**EXERCISES TO COMPLETE**
1. Reproduce the part of the snapshot compression commit starting at "Compressing SnapshotData with" and ending at "producing/consuming compressed SnapshotData.".
2. According to the snapshot compression commit, which new static helper class handles the compression?

START EXCERPT

Compressing SnapshotData with zlib

This CL introduces, and turns on by default, compression for snapshots.
The compression is handled in SnapshotCompression, which is a new static
helper class for producing/consuming compressed SnapshotData.

To turn off snapshot compression (accomplished by removing calls of
Compress/Decompress) set the GN arg:
v8_disable_snapshot_compression = true


Bug: chromium:833361
Change-Id: If8abc3662e8473fbd0c94e443946fbea804a305e
Reviewed-on: https://chromium-review.googlesource.com/c/v8/v8/+/1846066
Commit-Queue: Sam Maier <smaier@chromium.org>
Reviewed-by: Jakob Gruber <jgruber@chromium.org>
Cr-Commit-Position: refs/heads/master@{#66230}
This commit is contained in:
Sam Maier 2020-02-07 15:22:04 -05:00 committed by Commit Bot
parent 6239ec101a
commit 858e3c7ef7
8 changed files with 233 additions and 27 deletions

View File

@ -211,6 +211,9 @@ declare_args() {
# Enable additional targets necessary for verification of torque
# file generation
v8_verify_torque_generation_invariance = false
# Disable all snapshot compression.
v8_enable_snapshot_compression = true
}
# Derived defaults.

END EXCERPT
START DATA UNDER STUDY

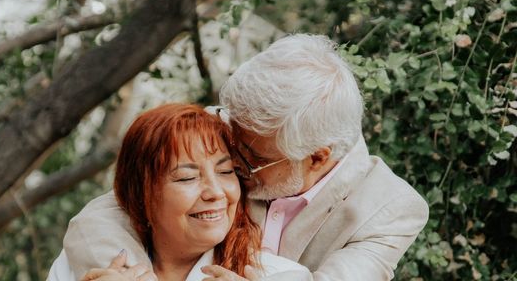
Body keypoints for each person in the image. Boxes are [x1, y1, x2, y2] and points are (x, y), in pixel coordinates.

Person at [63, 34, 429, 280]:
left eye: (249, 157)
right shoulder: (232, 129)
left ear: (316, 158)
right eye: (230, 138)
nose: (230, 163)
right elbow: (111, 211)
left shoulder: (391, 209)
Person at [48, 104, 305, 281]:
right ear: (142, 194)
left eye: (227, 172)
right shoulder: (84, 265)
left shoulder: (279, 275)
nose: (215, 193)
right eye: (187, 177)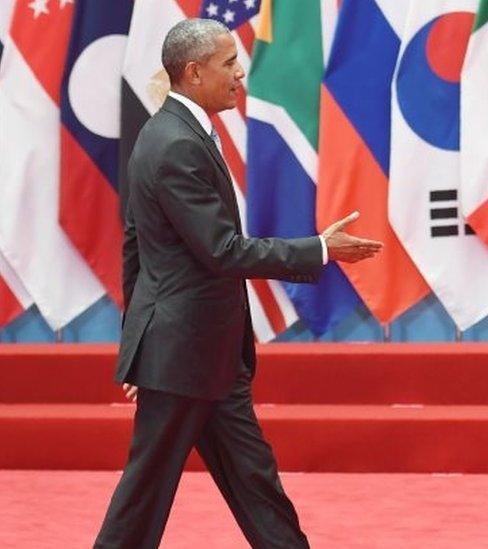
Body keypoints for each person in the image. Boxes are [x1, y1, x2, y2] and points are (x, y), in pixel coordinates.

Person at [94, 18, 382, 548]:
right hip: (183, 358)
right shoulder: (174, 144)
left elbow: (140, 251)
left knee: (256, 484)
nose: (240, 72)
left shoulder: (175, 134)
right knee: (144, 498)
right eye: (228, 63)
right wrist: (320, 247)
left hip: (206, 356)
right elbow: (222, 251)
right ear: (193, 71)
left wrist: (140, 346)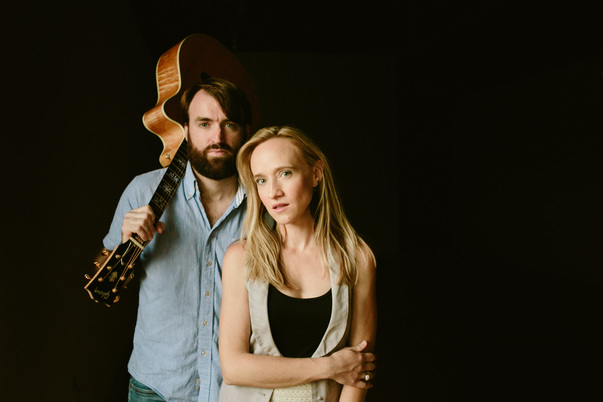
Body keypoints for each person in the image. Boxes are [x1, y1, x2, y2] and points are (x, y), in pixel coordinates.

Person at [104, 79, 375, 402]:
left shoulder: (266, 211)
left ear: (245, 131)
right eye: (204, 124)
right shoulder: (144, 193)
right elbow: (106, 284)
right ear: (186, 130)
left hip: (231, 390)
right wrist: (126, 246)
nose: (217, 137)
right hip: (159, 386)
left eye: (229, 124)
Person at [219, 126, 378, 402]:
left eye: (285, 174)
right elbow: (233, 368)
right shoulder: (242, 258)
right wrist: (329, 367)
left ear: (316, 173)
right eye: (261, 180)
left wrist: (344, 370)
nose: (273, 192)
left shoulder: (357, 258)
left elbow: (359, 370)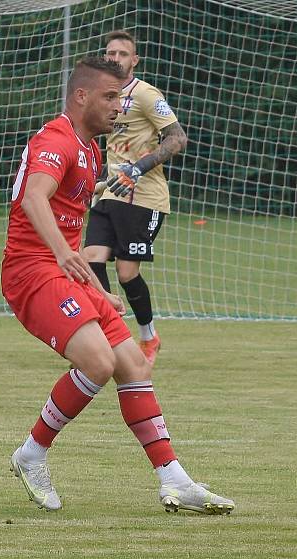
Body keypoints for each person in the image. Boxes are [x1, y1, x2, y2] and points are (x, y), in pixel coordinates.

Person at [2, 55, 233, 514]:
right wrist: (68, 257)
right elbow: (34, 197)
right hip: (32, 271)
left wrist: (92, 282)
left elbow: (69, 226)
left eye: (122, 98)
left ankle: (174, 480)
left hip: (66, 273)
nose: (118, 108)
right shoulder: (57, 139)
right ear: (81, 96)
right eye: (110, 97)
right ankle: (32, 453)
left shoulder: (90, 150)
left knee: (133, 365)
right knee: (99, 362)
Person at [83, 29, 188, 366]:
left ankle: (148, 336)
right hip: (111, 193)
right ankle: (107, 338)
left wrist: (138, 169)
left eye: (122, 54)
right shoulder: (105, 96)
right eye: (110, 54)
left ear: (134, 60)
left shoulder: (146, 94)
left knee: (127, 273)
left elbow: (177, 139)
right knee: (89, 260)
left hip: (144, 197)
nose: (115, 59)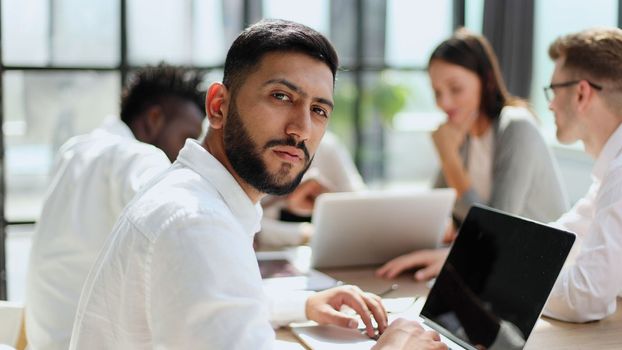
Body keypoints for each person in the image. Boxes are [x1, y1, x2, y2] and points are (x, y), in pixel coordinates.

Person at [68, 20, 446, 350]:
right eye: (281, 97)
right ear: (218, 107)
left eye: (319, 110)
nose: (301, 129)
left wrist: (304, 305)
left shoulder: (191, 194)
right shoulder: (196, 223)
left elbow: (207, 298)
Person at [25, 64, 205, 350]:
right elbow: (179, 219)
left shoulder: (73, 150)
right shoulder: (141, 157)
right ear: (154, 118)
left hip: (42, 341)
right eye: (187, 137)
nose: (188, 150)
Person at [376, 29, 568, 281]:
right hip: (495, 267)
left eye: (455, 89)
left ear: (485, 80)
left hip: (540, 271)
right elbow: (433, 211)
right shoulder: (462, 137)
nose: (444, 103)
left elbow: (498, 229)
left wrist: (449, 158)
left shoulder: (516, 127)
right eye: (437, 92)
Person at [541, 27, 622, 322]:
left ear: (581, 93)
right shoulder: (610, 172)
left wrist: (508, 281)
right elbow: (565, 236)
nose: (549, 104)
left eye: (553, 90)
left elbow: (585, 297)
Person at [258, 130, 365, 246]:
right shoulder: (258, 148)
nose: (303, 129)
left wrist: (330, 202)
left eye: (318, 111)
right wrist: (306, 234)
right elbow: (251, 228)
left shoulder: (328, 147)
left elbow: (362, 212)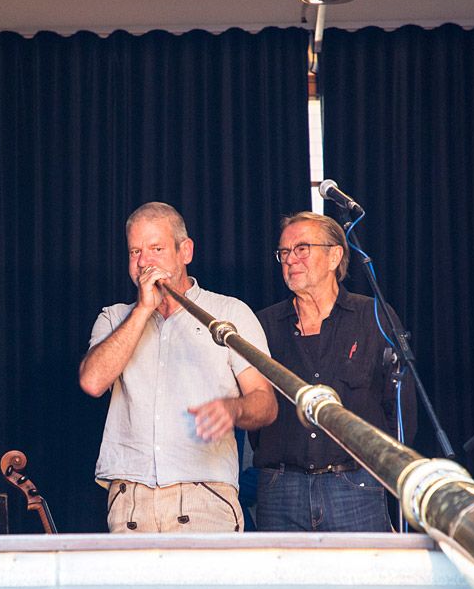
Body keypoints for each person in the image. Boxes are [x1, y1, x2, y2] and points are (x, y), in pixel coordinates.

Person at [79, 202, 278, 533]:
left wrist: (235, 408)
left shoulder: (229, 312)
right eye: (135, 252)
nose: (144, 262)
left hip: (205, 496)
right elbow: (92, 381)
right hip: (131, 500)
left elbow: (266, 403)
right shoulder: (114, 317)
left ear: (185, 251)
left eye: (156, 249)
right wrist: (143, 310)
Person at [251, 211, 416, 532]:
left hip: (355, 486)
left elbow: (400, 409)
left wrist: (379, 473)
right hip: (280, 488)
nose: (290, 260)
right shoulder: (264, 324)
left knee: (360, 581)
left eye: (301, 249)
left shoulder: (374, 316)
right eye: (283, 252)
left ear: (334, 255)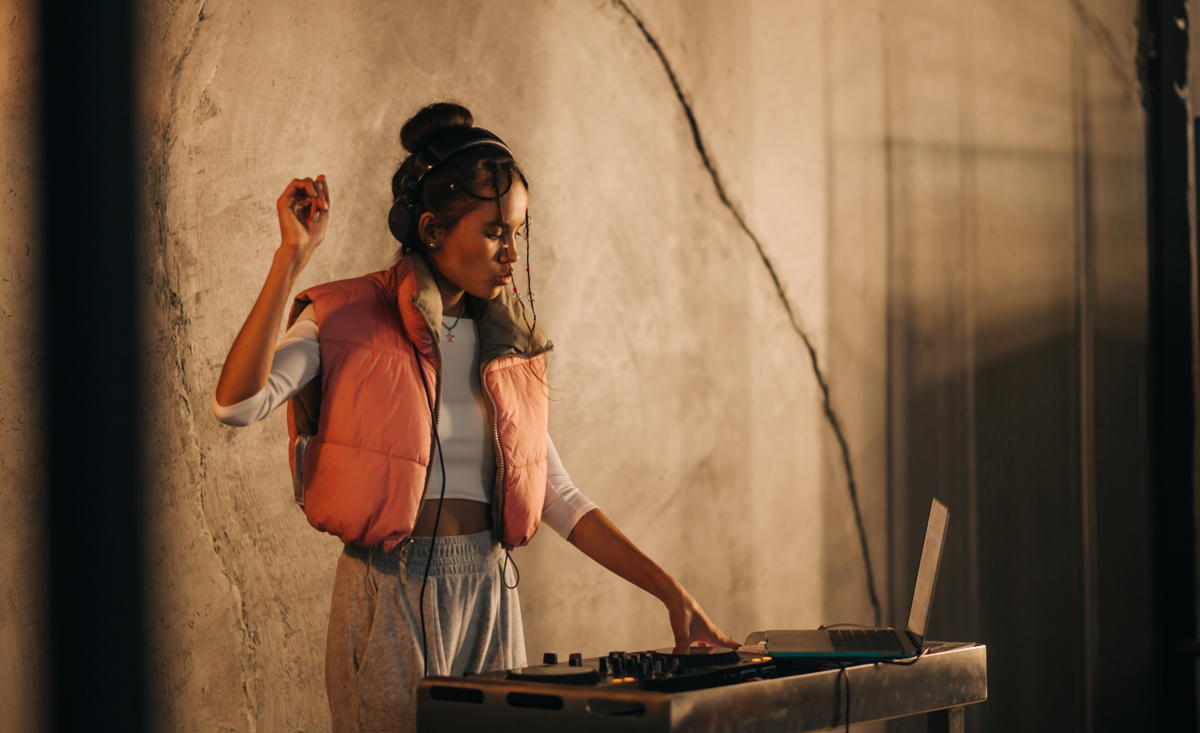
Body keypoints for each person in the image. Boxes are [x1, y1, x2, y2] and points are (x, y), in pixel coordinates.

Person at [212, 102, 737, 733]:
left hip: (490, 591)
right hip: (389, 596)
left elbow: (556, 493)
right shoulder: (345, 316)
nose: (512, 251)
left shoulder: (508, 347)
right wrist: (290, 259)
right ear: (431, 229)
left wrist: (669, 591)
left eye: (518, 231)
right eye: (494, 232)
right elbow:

END DATA UNDER STUDY

**TASK-BY-TASK RESULTS**
1.
Compressing SnapshotData with zlib

This CL introduces, and turns on by default, compression for snapshots.
The compression is handled in SnapshotCompression, which is a new static
helper class for producing/consuming compressed SnapshotData.

2. SnapshotCompression